Search the records for the word "Cloudiness". Copy every line where it appears.

→ **Source information**

################

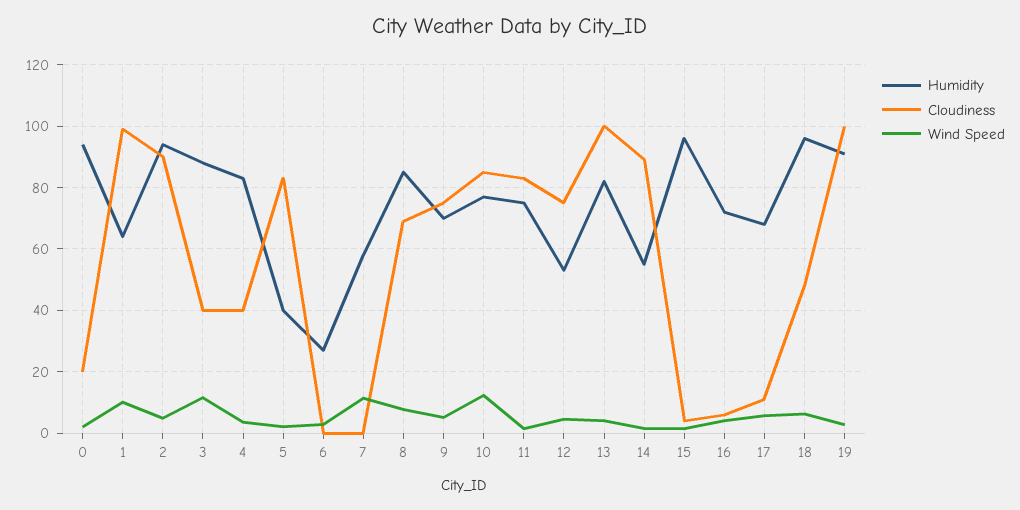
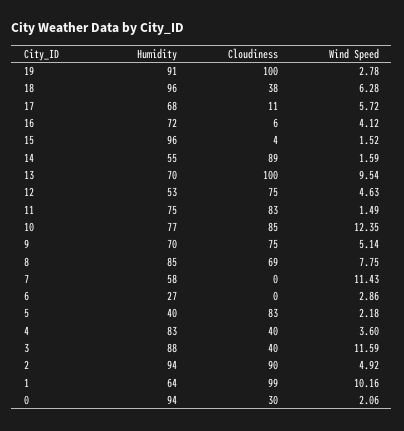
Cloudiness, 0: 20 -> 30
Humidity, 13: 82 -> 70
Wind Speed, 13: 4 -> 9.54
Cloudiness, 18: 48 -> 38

################

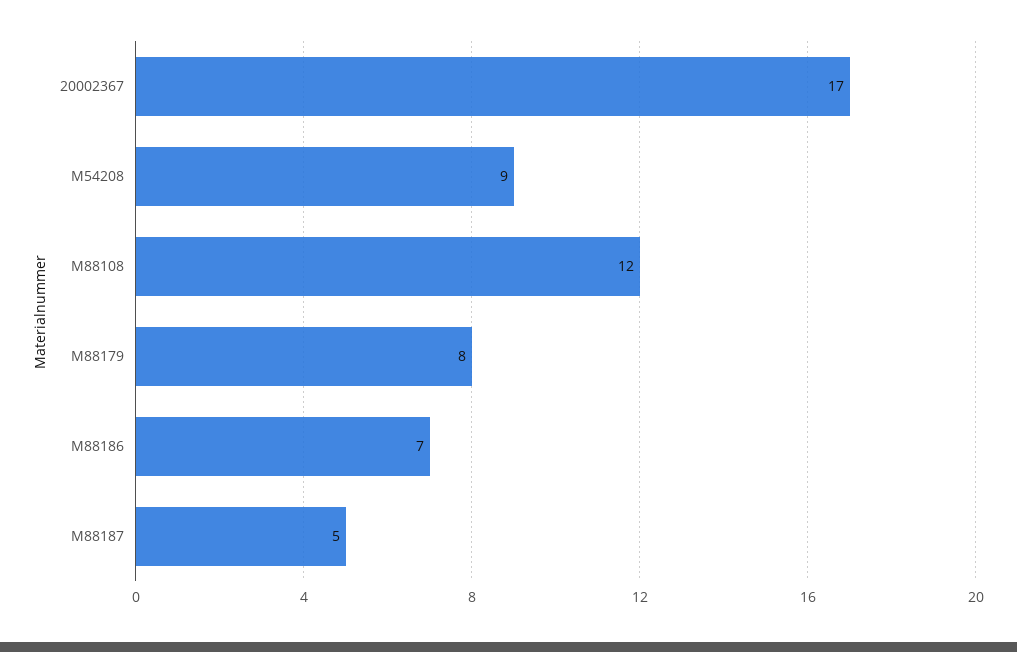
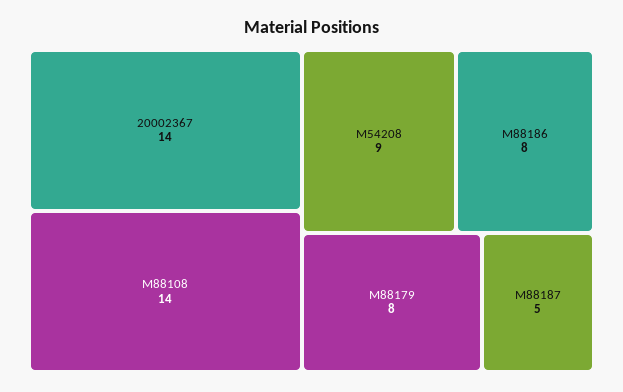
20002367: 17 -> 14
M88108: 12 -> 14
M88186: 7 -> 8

################

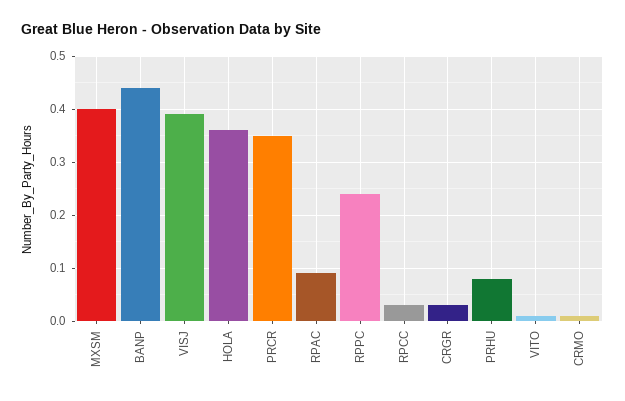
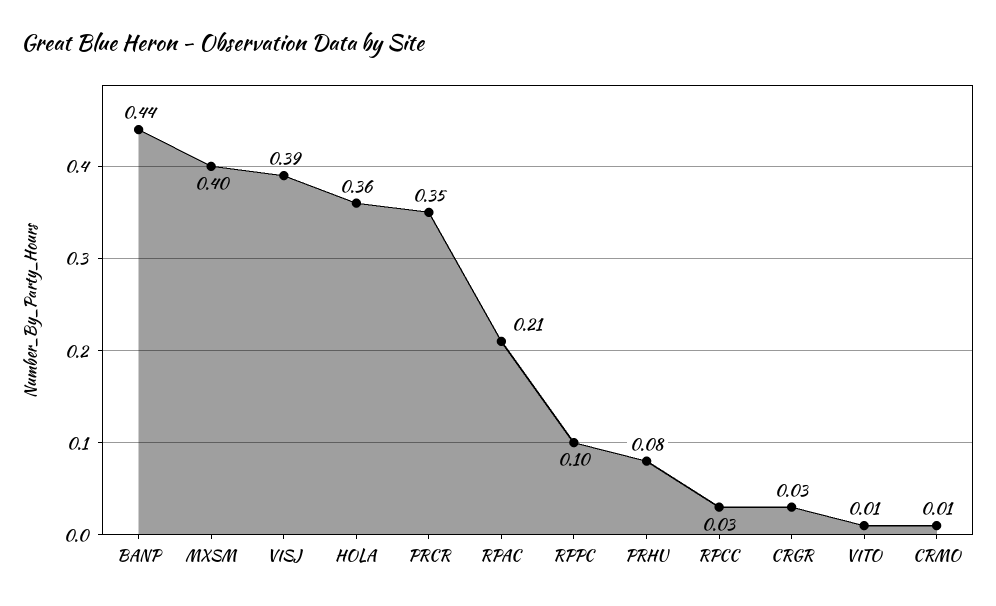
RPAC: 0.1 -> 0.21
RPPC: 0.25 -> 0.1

################

→ **Result for this task**
Cloudiness, 0: 20 -> 30
Cloudiness, 18: 48 -> 38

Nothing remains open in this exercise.